§ **What the task asks**
Skip the images and copy each record exactly as written.

(Saved entries)
=== Begin Enclosure ===

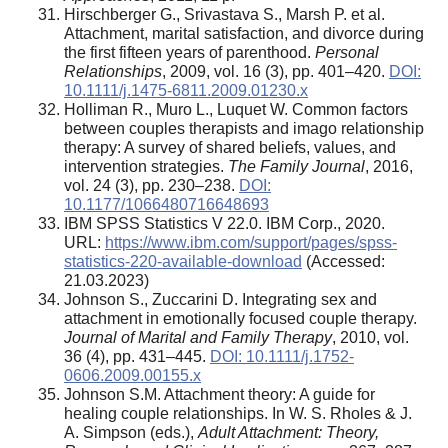
Hirschberger G., Srivastava S., Marsh P. et al.
Attachment, marital satisfaction, and divorce during
the first fifteen years of parenthood.
Personal
Relationships
, 2009, vol. 16 (3), pp. 401–420.
DOI:
10.1111/j.1475-6811.2009.01230.x
Holliman R., Muro L., Luquet W. Common factors
between couples therapists and imago relationship
therapy: A survey of shared beliefs, values, and
intervention strategies.
The Family Journal
, 2016,
vol. 24 (3), pp. 230–238.
DOI:
10.1177/1066480716648693
IBM SPSS Statistics V 22.0. IBM Corp., 2020.
URL:
https://www.ibm.com/support/pages/spss-
statistics-220-available-download
(Accessed:
21.03.2023)
Johnson S., Zuccarini D. Integrating sex and
attachment in emotionally focused couple therapy.
Journal of Marital and Family Therapy
, 2010, vol.
36 (4), pp. 431–445.
DOI: 10.1111/j.1752-
0606.2009.00155.x
Johnson S.M. Attachment theory: A guide for
healing couple relationships. In W. S. Rholes & J.
A. Simpson (eds.),
Adult Attachment: Theory,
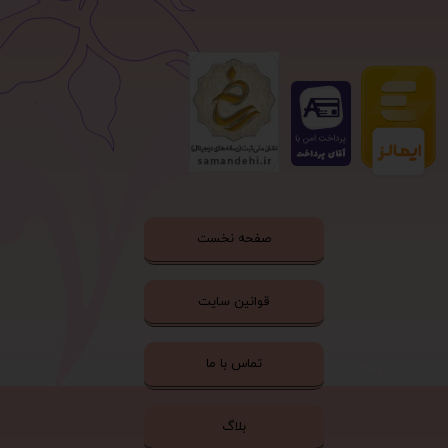
صفحه نخست
قوانین سایت
تماس با ما
بلاگ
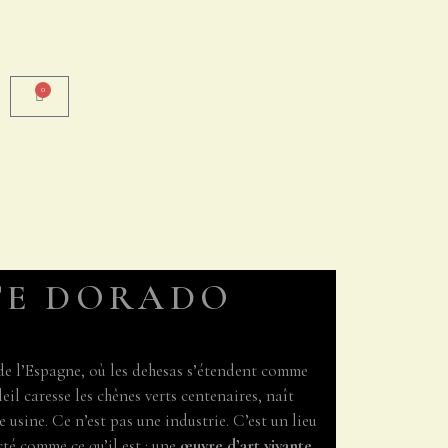
0
E DORADO
de l’Espagne, où les dehesas s’étendent comme
eil caresse les chênes verts centenaires, naît
e usine. Ce n’est pas une industrie. C’est un lieu
té comme ce qu’il est : une
œuvre d’art vivante
,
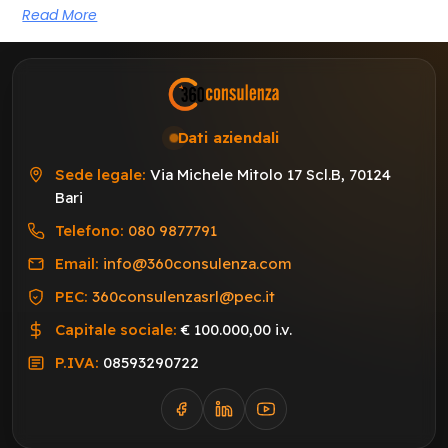
Read More
Dati aziendali
Sede legale:
Via Michele Mitolo 17 Scl.B, 70124
Bari
Telefono:
080 9877791
Email:
info@360consulenza.com
PEC:
360consulenzasrl@pec.it
Capitale sociale:
€ 100.000,00 i.v.
P.IVA:
08593290722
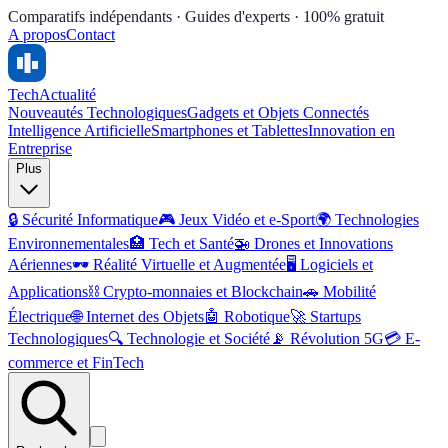
Comparatifs indépendants · Guides d'experts · 100% gratuit
A propos
Contact
Tech
Actualité
Nouveautés Technologiques
Gadgets et Objets Connectés
Intelligence Artificielle
Smartphones et Tablettes
Innovation en
Entreprise
Plus
🔒
Sécurité Informatique
🎮
Jeux Vidéo et e-Sport
🌍
Technologies
Environnementales
🏥
Tech et Santé
🚁
Drones et Innovations
Aériennes
🕶️
Réalité Virtuelle et Augmentée
🖥️
Logiciels et
Applications
⛓️
Crypto-monnaies et Blockchain
🚗
Mobilité
Électrique
🌐
Internet des Objets
🤖
Robotique
🚀
Startups
Technologiques
🔍
Technologie et Société
📡
Révolution 5G
💳
E-
commerce et FinTech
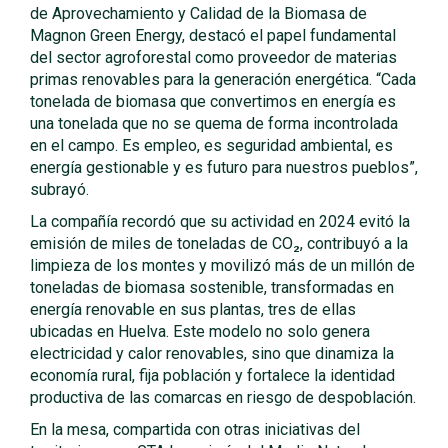
de Aprovechamiento y Calidad de la Biomasa de
Magnon Green Energy, destacó el papel fundamental
del sector agroforestal como proveedor de materias
primas renovables para la generación energética. “Cada
tonelada de biomasa que convertimos en energía es
una tonelada que no se quema de forma incontrolada
en el campo. Es empleo, es seguridad ambiental, es
energía gestionable y es futuro para nuestros pueblos”,
subrayó.
La compañía recordó que su actividad en 2024 evitó la
emisión de miles de toneladas de CO₂, contribuyó a la
limpieza de los montes y movilizó más de un millón de
toneladas de biomasa sostenible, transformadas en
energía renovable en sus plantas, tres de ellas
ubicadas en Huelva. Este modelo no solo genera
electricidad y calor renovables, sino que dinamiza la
economía rural, fija población y fortalece la identidad
productiva de las comarcas en riesgo de despoblación.
En la mesa, compartida con otras iniciativas del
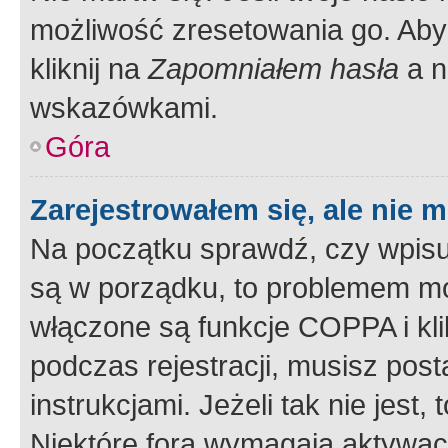
możliwość zresetowania go. Aby 
kliknij na
Zapomniałem hasła
a n
wskazówkami.
Góra
Zarejestrowałem się, ale nie 
Na początku sprawdź, czy wpisuj
są w porządku, to problemem mo
włączone są funkcje COPPA i kl
podczas rejestracji, musisz pos
instrukcjami. Jeżeli tak nie jes
Niektóre fora wymagają aktywac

=== End Enclosure ===

§ **Reply to the task**
Hirschberger G., Srivastava S., Marsh P. et al.
Attachment, marital satisfaction, and divorce during
the first fifteen years of parenthood.
Personal
Relationships
, 2009, vol. 16 (3), pp. 401–420.
DOI:
10.1111/j.1475-6811.2009.01230.x
Holliman R., Muro L., Luquet W. Common factors
between couples therapists and imago relationship
therapy: A survey of shared beliefs, values, and
intervention strategies.
The Family Journal
, 2016,
vol. 24 (3), pp. 230–238.
DOI:
10.1177/1066480716648693
IBM SPSS Statistics V 22.0. IBM Corp., 2020.
URL:
https://www.ibm.com/support/pages/spss-
statistics-220-available-download
(Accessed:
21.03.2023)
Johnson S., Zuccarini D. Integrating sex and
attachment in emotionally focused couple therapy.
Journal of Marital and Family Therapy
, 2010, vol.
36 (4), pp. 431–445.
DOI: 10.1111/j.1752-
0606.2009.00155.x
Johnson S.M. Attachment theory: A guide for
healing couple relationships. In W. S. Rholes & J.
A. Simpson (eds.),
Adult Attachment: Theory,
صفحه نخست
قوانین سایت
تماس با ما
بلاگ
0
E DORADO
de l’Espagne, où les dehesas s’étendent comme
eil caresse les chênes verts centenaires, naît
e usine. Ce n’est pas une industrie. C’est un lieu
té comme ce qu’il est : une
œuvre d’art vivante
,
Read More
Dati aziendali
Sede legale:
Via Michele Mitolo 17 Scl.B, 70124
Bari
Telefono:
080 9877791
Email:
info@360consulenza.com
PEC:
360consulenzasrl@pec.it
Capitale sociale:
€ 100.000,00 i.v.
P.IVA:
08593290722
Comparatifs indépendants · Guides d'experts · 100% gratuit
A propos
Contact
Tech
Actualité
Nouveautés Technologiques
Gadgets et Objets Connectés
Intelligence Artificielle
Smartphones et Tablettes
Innovation en
Entreprise
Plus
🔒
Sécurité Informatique
🎮
Jeux Vidéo et e-Sport
🌍
Technologies
Environnementales
🏥
Tech et Santé
🚁
Drones et Innovations
Aériennes
🕶️
Réalité Virtuelle et Augmentée
🖥️
Logiciels et
Applications
⛓️
Crypto-monnaies et Blockchain
🚗
Mobilité
Électrique
🌐
Internet des Objets
🤖
Robotique
🚀
Startups
Technologiques
🔍
Technologie et Société
📡
Révolution 5G
💳
E-
commerce et FinTech
de Aprovechamiento y Calidad de la Biomasa de
Magnon Green Energy, destacó el papel fundamental
del sector agroforestal como proveedor de materias
primas renovables para la generación energética. “Cada
tonelada de biomasa que convertimos en energía es
una tonelada que no se quema de forma incontrolada
en el campo. Es empleo, es seguridad ambiental, es
energía gestionable y es futuro para nuestros pueblos”,
subrayó.
La compañía recordó que su actividad en 2024 evitó la
emisión de miles de toneladas de CO₂, contribuyó a la
limpieza de los montes y movilizó más de un millón de
toneladas de biomasa sostenible, transformadas en
energía renovable en sus plantas, tres de ellas
ubicadas en Huelva. Este modelo no solo genera
electricidad y calor renovables, sino que dinamiza la
economía rural, fija población y fortalece la identidad
productiva de las comarcas en riesgo de despoblación.
En la mesa, compartida con otras iniciativas del
możliwość zresetowania go. Aby 
kliknij na
Zapomniałem hasła
a n
wskazówkami.
Góra
Zarejestrowałem się, ale nie 
Na początku sprawdź, czy wpisuj
są w porządku, to problemem mo
włączone są funkcje COPPA i kl
podczas rejestracji, musisz pos
instrukcjami. Jeżeli tak nie jes
Niektóre fora wymagają aktywac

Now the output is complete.